START Dataset records

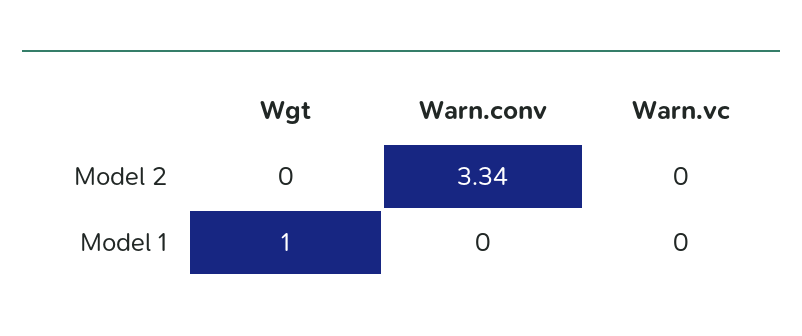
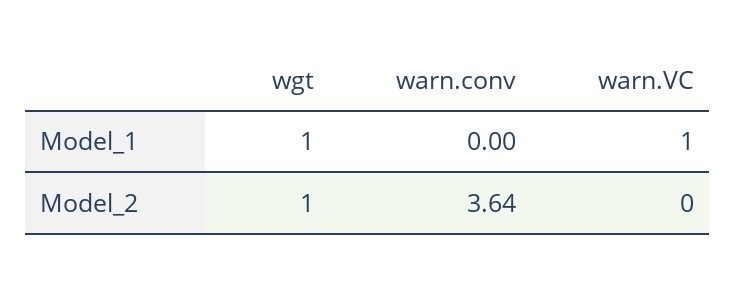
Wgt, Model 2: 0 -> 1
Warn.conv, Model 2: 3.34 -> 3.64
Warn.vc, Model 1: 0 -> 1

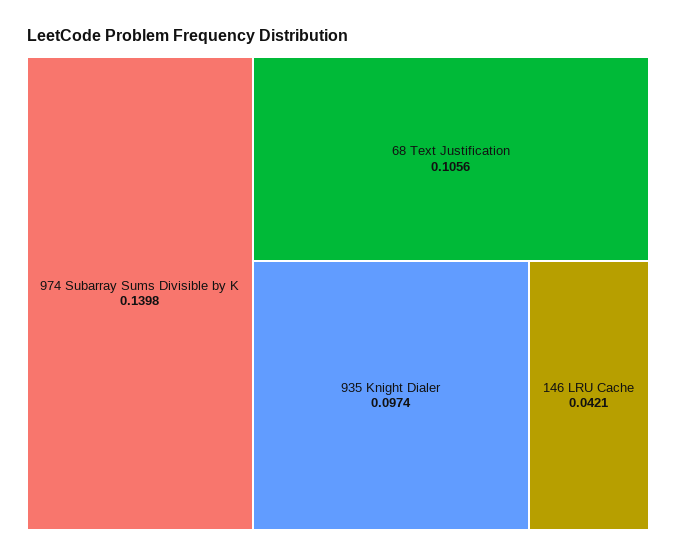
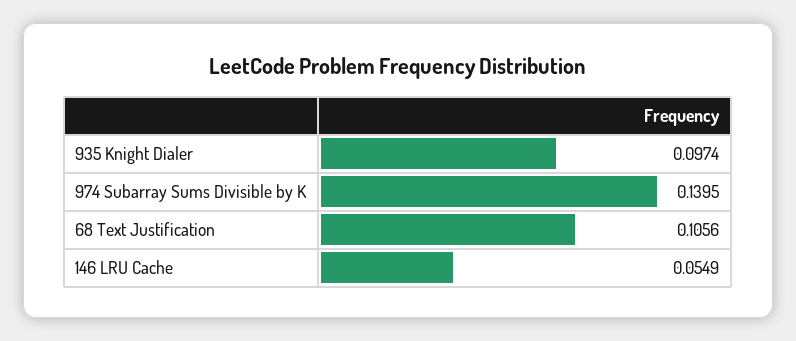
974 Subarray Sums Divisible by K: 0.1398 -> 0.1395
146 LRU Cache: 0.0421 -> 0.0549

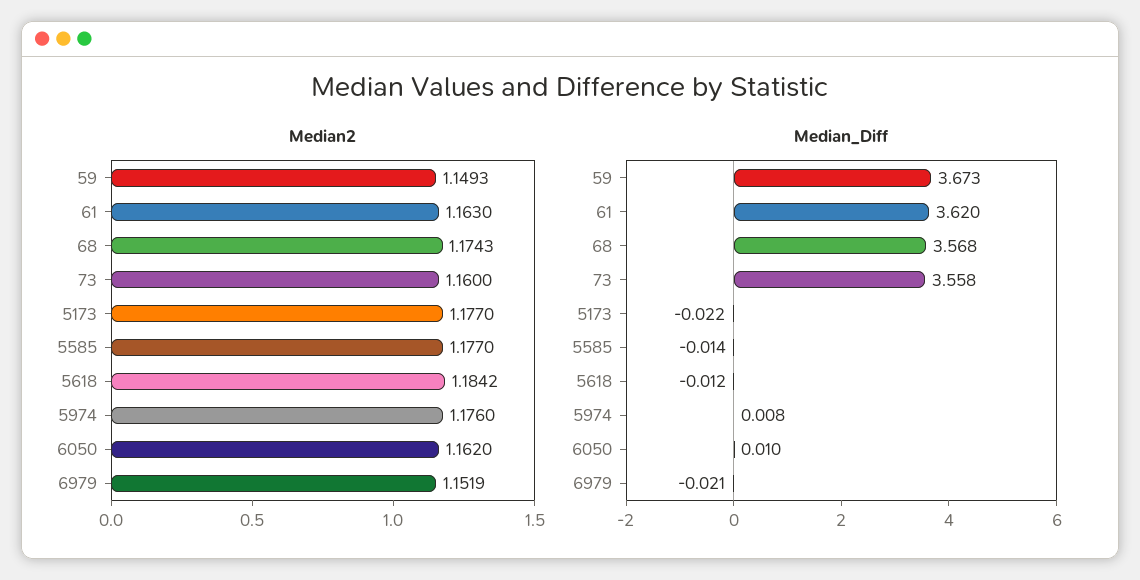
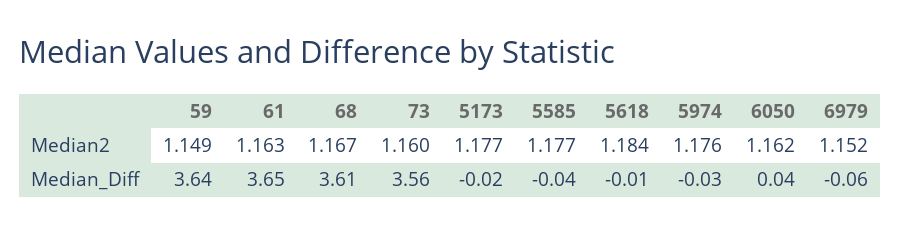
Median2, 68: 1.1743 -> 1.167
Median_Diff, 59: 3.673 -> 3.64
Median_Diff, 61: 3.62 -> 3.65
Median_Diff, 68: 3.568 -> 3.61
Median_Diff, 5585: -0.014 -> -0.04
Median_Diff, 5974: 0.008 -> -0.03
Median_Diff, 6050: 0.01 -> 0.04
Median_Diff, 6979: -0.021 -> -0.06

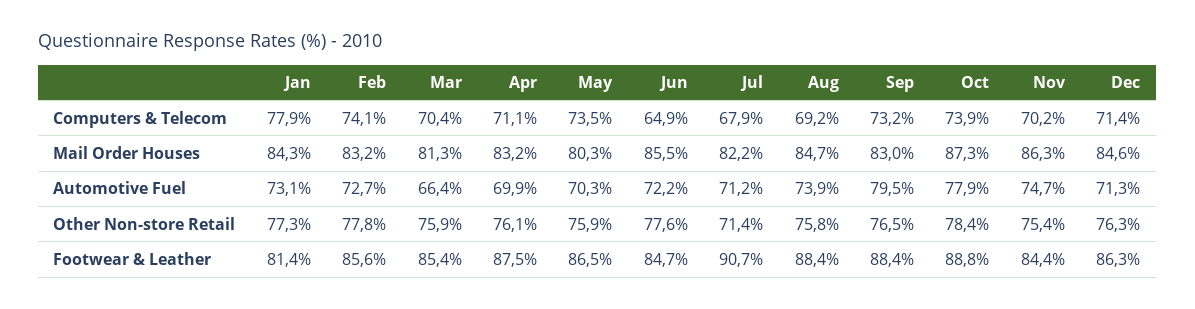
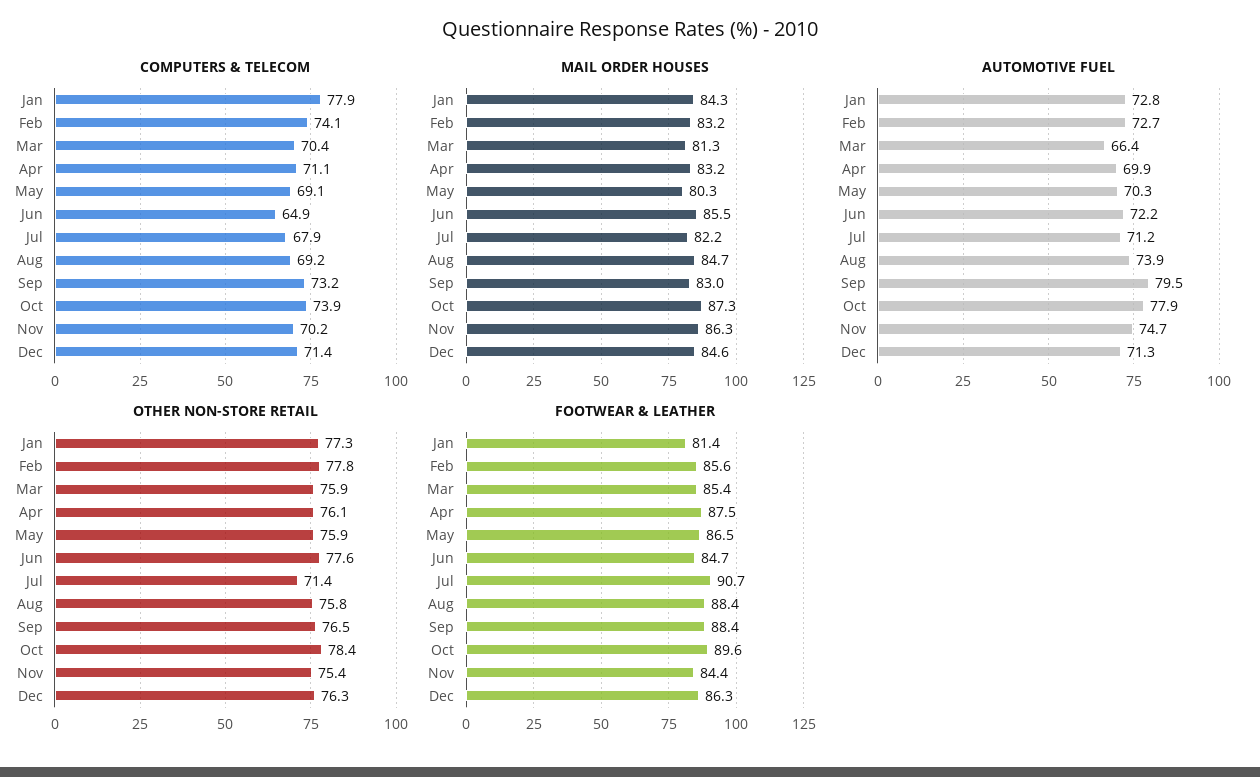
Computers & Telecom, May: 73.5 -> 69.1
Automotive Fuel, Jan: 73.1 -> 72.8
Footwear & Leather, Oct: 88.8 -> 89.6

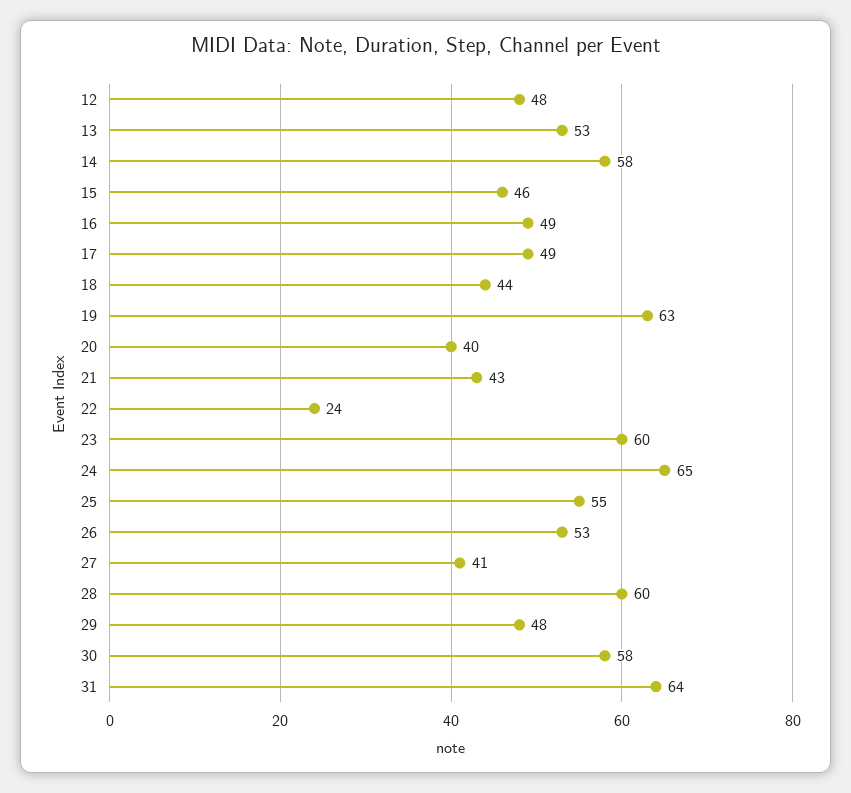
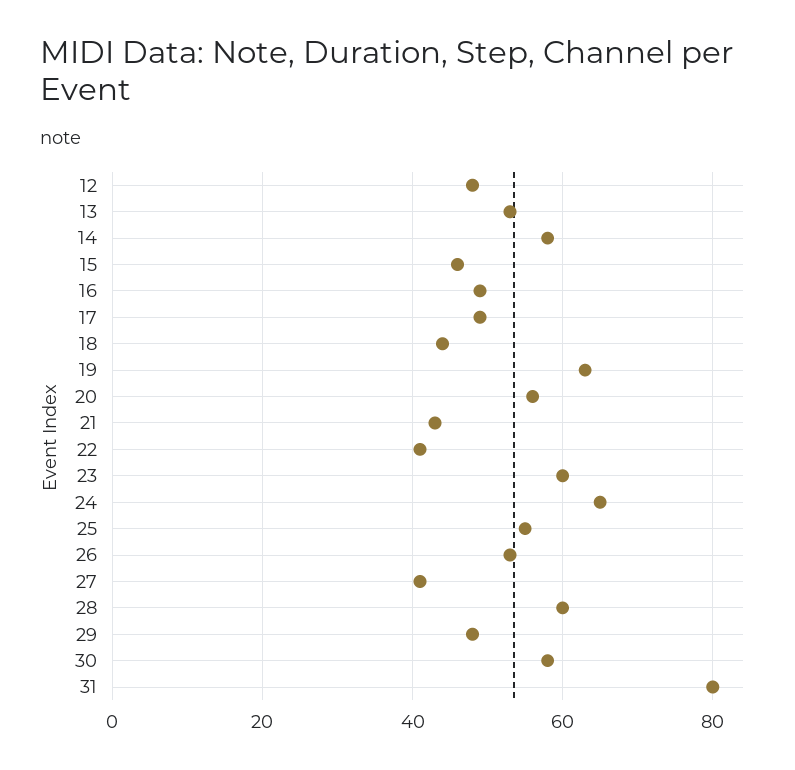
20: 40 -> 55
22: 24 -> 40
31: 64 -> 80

END Dataset records

§ Assignment
Output all the data above verbatim, leaving out images.

§ Task response
Wgt, Model 2: 0 -> 1
Warn.conv, Model 2: 3.34 -> 3.64
Warn.vc, Model 1: 0 -> 1

974 Subarray Sums Divisible by K: 0.1398 -> 0.1395
146 LRU Cache: 0.0421 -> 0.0549

Median2, 68: 1.1743 -> 1.167
Median_Diff, 59: 3.673 -> 3.64
Median_Diff, 61: 3.62 -> 3.65
Median_Diff, 68: 3.568 -> 3.61
Median_Diff, 5585: -0.014 -> -0.04
Median_Diff, 5974: 0.008 -> -0.03
Median_Diff, 6050: 0.01 -> 0.04
Median_Diff, 6979: -0.021 -> -0.06

Computers & Telecom, May: 73.5 -> 69.1
Automotive Fuel, Jan: 73.1 -> 72.8
Footwear & Leather, Oct: 88.8 -> 89.6

20: 40 -> 55
22: 24 -> 40
31: 64 -> 80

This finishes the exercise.